--- Supplied data ---

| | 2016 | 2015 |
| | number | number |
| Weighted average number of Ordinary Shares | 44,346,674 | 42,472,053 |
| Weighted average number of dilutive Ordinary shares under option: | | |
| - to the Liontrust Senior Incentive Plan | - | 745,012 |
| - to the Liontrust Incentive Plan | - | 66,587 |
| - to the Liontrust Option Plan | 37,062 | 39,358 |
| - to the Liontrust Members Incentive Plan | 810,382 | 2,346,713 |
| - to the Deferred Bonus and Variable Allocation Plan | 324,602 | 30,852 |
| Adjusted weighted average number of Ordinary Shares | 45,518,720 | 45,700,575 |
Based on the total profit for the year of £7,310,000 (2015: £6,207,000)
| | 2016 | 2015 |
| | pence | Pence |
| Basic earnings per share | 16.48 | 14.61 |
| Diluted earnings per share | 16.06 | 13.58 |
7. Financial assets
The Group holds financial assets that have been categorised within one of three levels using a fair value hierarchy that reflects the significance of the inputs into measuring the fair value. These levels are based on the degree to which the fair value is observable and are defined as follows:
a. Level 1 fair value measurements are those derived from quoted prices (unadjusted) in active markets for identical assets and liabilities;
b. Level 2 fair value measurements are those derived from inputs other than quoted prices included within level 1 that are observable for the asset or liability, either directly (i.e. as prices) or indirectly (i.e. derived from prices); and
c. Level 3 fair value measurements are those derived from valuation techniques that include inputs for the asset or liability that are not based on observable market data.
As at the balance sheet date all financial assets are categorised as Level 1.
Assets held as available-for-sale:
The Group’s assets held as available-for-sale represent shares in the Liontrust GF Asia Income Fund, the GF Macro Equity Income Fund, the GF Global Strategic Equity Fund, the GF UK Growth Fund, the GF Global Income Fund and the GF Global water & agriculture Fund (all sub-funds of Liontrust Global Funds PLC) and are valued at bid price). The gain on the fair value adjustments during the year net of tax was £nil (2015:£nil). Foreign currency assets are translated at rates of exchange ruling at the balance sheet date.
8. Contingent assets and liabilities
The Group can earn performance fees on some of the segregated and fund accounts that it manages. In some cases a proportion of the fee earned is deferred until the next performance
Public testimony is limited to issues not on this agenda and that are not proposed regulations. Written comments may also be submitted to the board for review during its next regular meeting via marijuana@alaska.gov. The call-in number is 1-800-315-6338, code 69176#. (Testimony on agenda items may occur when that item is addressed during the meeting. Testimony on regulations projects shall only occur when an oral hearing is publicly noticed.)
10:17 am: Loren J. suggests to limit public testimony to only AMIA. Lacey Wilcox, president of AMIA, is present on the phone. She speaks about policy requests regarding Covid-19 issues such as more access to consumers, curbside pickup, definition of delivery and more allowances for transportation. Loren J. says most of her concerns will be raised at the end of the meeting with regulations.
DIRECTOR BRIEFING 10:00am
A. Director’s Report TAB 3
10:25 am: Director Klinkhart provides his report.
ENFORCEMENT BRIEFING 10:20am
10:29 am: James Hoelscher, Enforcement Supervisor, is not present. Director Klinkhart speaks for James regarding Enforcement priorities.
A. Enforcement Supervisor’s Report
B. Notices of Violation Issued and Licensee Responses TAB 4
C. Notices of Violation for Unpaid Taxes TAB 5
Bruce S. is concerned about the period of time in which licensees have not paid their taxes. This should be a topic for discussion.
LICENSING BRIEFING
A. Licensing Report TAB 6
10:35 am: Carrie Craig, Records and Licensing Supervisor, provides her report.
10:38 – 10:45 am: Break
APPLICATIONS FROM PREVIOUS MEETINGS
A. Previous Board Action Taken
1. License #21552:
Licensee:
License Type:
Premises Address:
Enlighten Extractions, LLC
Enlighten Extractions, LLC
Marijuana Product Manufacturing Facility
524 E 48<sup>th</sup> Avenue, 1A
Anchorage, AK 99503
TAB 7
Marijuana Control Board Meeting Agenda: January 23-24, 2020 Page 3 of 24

--

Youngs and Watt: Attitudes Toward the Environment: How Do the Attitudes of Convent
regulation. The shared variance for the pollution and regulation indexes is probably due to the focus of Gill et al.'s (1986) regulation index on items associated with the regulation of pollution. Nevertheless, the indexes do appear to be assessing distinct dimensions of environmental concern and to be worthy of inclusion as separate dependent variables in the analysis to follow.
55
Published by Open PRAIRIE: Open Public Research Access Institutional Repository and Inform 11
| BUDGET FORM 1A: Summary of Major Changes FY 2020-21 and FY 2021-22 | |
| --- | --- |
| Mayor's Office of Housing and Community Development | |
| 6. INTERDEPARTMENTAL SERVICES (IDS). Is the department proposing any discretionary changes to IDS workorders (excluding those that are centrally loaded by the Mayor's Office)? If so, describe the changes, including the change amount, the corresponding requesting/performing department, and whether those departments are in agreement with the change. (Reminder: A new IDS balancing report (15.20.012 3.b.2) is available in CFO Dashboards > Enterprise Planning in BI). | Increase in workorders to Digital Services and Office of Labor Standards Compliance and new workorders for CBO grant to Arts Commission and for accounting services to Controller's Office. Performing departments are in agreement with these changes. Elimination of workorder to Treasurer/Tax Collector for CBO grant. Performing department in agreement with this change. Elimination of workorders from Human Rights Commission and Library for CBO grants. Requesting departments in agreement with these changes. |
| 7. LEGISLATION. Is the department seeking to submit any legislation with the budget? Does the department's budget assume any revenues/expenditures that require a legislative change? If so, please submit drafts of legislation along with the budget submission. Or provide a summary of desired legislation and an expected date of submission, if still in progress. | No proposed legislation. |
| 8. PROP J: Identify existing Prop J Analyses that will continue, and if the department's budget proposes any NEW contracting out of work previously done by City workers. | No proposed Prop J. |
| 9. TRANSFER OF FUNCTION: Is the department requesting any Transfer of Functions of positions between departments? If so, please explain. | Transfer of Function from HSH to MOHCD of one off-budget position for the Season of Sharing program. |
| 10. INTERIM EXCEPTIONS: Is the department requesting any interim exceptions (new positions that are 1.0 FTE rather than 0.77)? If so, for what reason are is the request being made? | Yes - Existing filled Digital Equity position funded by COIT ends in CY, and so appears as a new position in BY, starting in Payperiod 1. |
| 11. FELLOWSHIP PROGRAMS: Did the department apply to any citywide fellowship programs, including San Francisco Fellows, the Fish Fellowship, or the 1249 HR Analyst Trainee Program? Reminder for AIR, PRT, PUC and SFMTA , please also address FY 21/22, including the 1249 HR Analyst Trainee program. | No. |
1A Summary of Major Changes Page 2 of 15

--- Instructions to follow ---
I would like you to report every line in the listing above that contains "which".

--- Result of the exercise ---
The Group holds financial assets that have been categorised within one of three levels using a fair value hierarchy that reflects the significance of the inputs into measuring the fair value. These levels are based on the degree to which the fair value is observable and are defined as follows:
Bruce S. is concerned about the period of time in which licensees have not paid their taxes. This should be a topic for discussion.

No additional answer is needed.